Another possible explanation for the differing results might be that different versions of the software use different random initialisation values, but the same values are used in each repeat when using the same software setup. While this would be surprising, it does raise questions regarding the robustness of the algorithm. Furthermore, no mention appears to have been made in the documentation that random steps are used in the algorithm or could cause different results.
The current results clearly do not prove that connectivity measures derived from DCM are always unreliable. However, one example showing clear evidence of a lack of robustness raises the possibility of misleading results. To probe this a little further, a second example was tested, using the data made available by the developers of the toolbox.
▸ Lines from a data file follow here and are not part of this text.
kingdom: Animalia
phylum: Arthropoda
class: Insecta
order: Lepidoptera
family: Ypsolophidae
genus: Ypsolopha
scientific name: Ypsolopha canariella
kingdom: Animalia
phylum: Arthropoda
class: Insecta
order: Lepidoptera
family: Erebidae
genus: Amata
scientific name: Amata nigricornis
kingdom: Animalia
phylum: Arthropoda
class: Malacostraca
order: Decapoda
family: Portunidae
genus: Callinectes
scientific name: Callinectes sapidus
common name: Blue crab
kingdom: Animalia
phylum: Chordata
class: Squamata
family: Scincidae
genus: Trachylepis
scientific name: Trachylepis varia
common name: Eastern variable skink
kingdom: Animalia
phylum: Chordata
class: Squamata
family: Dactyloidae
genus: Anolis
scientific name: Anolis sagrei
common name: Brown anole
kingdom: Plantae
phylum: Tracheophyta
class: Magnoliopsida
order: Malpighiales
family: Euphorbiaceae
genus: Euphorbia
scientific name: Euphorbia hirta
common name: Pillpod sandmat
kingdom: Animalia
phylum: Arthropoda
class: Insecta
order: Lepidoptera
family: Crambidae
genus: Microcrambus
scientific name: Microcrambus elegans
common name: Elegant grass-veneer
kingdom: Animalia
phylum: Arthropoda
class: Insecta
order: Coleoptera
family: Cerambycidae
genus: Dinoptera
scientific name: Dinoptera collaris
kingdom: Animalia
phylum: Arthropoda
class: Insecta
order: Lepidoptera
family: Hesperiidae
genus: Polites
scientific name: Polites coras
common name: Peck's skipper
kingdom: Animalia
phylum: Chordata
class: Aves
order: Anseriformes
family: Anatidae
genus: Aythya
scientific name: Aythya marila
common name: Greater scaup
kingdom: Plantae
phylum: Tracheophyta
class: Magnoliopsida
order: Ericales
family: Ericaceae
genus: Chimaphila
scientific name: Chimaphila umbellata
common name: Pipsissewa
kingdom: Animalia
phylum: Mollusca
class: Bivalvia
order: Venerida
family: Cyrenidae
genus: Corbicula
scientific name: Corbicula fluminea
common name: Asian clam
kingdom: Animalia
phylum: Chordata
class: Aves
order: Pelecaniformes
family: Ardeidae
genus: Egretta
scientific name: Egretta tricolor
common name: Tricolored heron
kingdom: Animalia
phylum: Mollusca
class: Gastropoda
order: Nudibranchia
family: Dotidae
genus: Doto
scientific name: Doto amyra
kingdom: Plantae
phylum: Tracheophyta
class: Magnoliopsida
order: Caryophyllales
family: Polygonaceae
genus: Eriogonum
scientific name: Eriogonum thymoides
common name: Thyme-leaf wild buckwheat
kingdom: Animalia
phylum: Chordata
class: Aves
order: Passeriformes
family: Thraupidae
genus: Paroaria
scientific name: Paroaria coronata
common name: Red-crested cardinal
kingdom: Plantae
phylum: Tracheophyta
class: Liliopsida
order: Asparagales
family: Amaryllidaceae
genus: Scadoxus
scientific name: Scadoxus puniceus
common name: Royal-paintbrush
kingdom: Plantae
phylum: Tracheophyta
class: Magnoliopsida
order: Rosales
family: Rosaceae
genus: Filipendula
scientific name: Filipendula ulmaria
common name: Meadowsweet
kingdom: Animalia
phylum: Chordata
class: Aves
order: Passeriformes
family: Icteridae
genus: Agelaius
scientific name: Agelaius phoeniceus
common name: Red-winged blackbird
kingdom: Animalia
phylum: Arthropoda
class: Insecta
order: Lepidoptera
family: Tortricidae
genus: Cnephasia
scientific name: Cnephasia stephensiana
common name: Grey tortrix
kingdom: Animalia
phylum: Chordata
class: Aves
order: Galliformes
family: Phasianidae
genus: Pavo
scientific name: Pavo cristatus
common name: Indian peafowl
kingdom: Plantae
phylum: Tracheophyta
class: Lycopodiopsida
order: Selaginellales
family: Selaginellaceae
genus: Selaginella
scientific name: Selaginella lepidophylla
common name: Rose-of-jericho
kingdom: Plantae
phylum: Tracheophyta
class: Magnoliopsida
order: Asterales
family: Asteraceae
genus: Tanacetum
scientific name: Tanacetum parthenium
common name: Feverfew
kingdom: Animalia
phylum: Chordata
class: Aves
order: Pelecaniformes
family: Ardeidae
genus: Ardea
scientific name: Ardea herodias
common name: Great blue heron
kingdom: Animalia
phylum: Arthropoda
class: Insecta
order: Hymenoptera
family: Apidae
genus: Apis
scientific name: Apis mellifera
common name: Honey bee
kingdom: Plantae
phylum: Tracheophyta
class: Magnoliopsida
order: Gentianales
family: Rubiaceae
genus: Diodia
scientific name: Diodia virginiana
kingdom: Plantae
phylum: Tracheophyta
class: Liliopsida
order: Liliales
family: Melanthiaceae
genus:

This also indicated large inconsistencies when different versions of the software were used.
It is not yet known what generates this variability in the results but whatever the reason is, caution should be employed in the interpretation of results of DCM using the SPM toolbox.
It is shown for the first time in this paper that the results of estimating DCM parameters using SPM toolbox can vary greatly depending on the version of MATLAB or SPM, or the OS being used. This was observed in auditory evoked potentials and also test data provided on the SPM website: the responsible connections of DCM estimation algorithm may differ considerably if the version of MATLAB or SPM, or the operating system changes. It is thus suggested that the SPM toolbox should be used cautiously when implementing DCM.